The title of the book aside, Olympic Peninsula authors Gary Peterson and Glynda Schaad are well acquainted with women to reckon with.
For the production of their first book “High Divide,” the brother and sister moved in with their page designer in a cabin along the Hoh River in the Olympic wilderness, working into the early morning hours on a computer that kept overheating.
It was the perfect setting for the story they were telling.
The story was that of Gary and Glynda’s grandmother Minnie Peterson — a name well-known throughout the Hoh Forest. She was a mountain guide and packer who traversed the back country with her horses well into her 60s. When friends and family told her that she should pack it up and retire, “not only did she not retire, but she moved from her house in Forks up to the Hoh River in a cabin with no electricity and no running water,” Schaad said.
On top of all that, she continued to pack into her 80s, Schaad said, adding that she was lucky enough to have gone along on her grandmother’s final excursion — which in turn inspired the book “High Divide.”

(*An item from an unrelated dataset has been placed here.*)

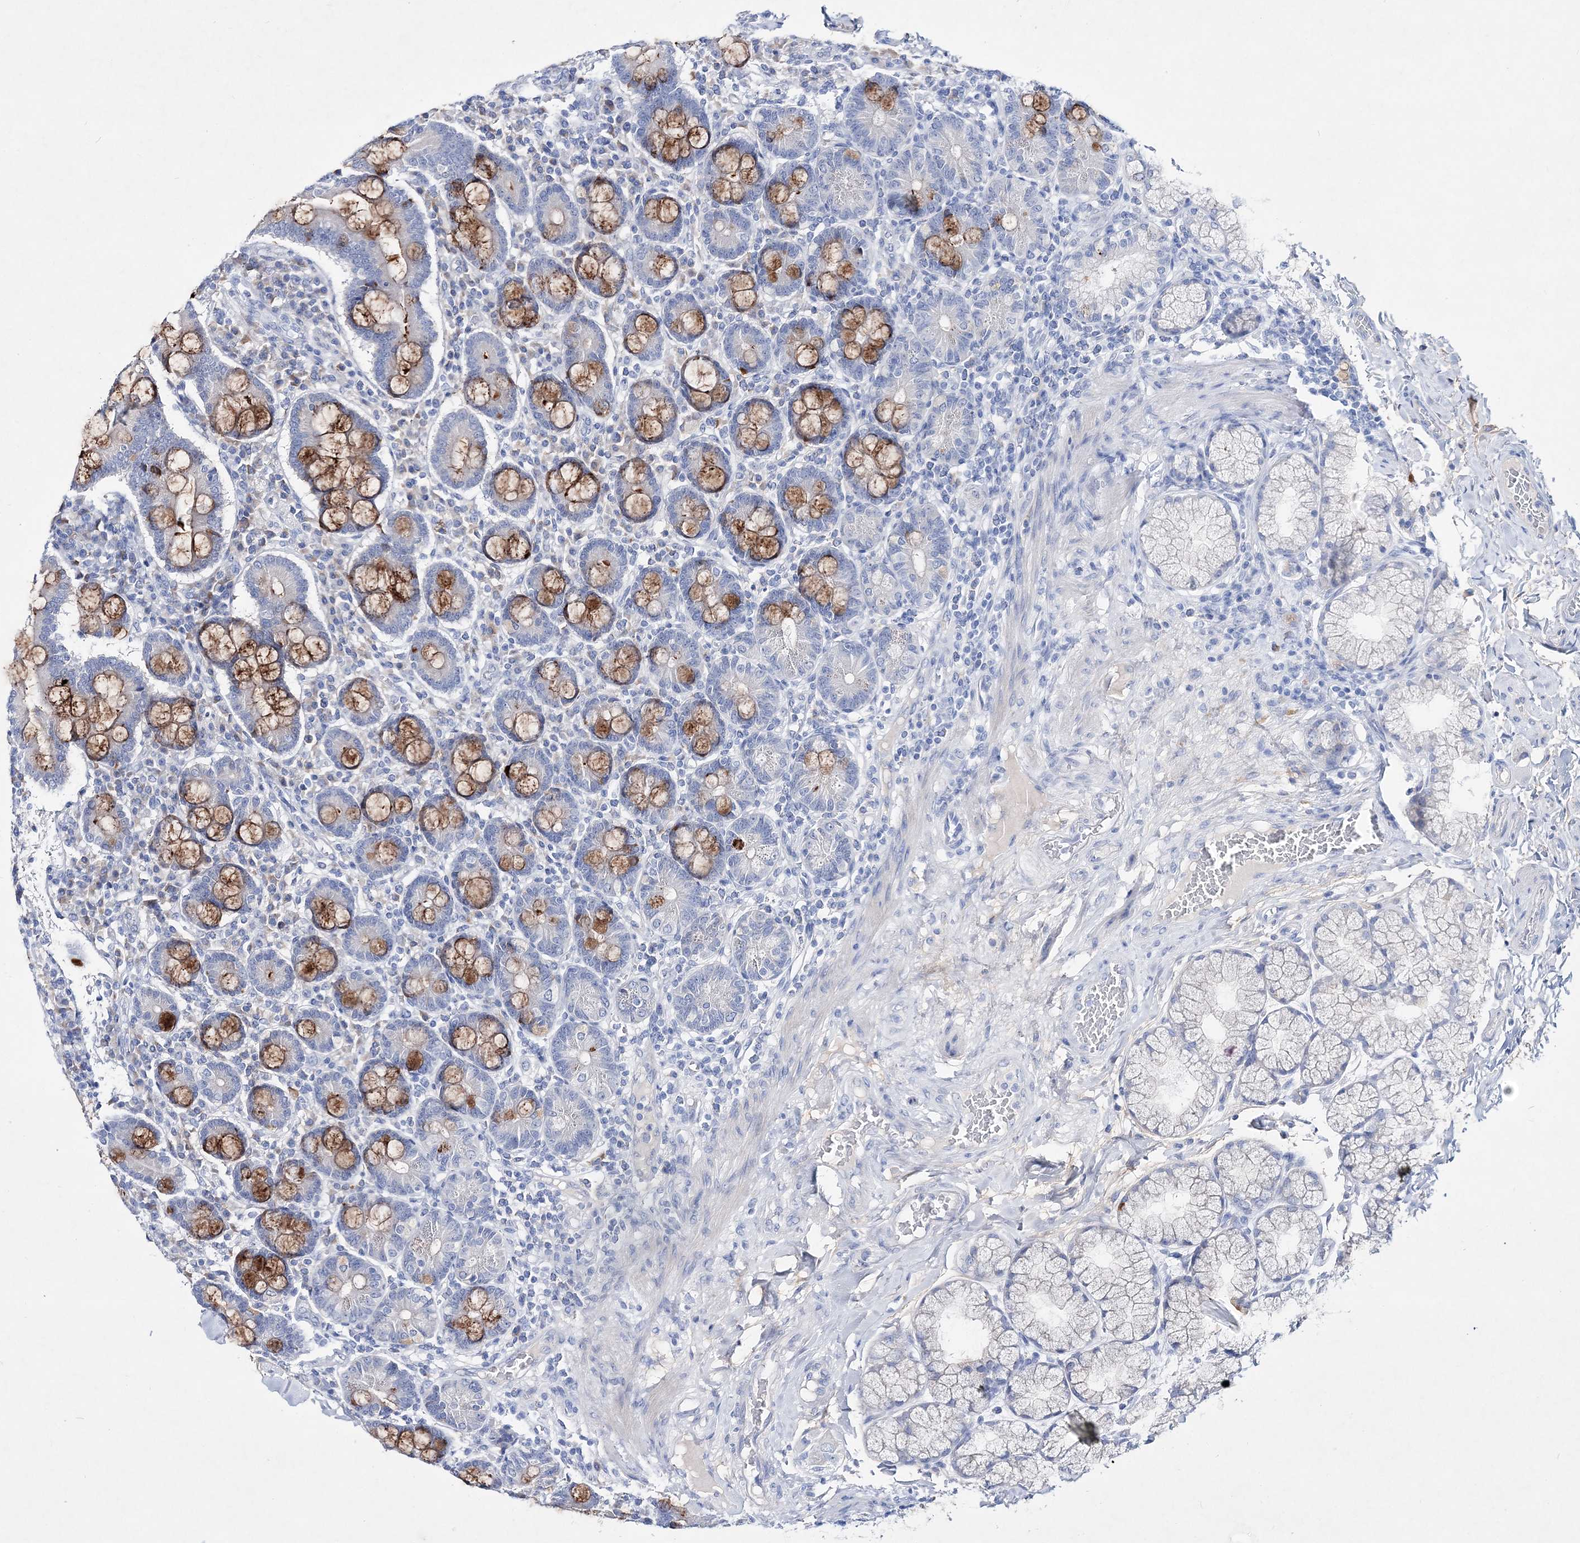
{"staining": {"intensity": "moderate", "quantity": "25%-75%", "location": "cytoplasmic/membranous"}, "tissue": "duodenum", "cell_type": "Glandular cells", "image_type": "normal", "snomed": [{"axis": "morphology", "description": "Normal tissue, NOS"}, {"axis": "topography", "description": "Duodenum"}], "caption": "Moderate cytoplasmic/membranous positivity for a protein is present in about 25%-75% of glandular cells of unremarkable duodenum using immunohistochemistry (IHC).", "gene": "SPINK7", "patient": {"sex": "male", "age": 50}}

Now Peterson and Schaad have come out with a new book, a collection of stories about 12 other rugged women from the Northwest woods. It’s called “Women to Reckon With: Untamed Women of the Olympic Wilderness.” It’s an illustrated collection of historical accounts about the adventurous, bold, brazen, defiant and audacious women who settled the Olympic Peninsula in the 19th century.
The book’s subjects run the gamut from the first white woman in Washington — a Russian ship captain’s wife who was taken by the Natives as a slave in the early 1800s after their boat ran aground — to the first Washington woman who ran for the United States House of Representatives — “Thoroughly Modern” Minerva Troy.
Schaad and Peterson will be coming to Kitsap to give presentations on these women to reckon with Sept. 26 at Barnes and Noble in Silverdale and Sept. 27 at the Dauntless in Port Gamble.
“Fact really is stranger than fiction,” said Schaad, an adjunct professor of English at Peninsula College.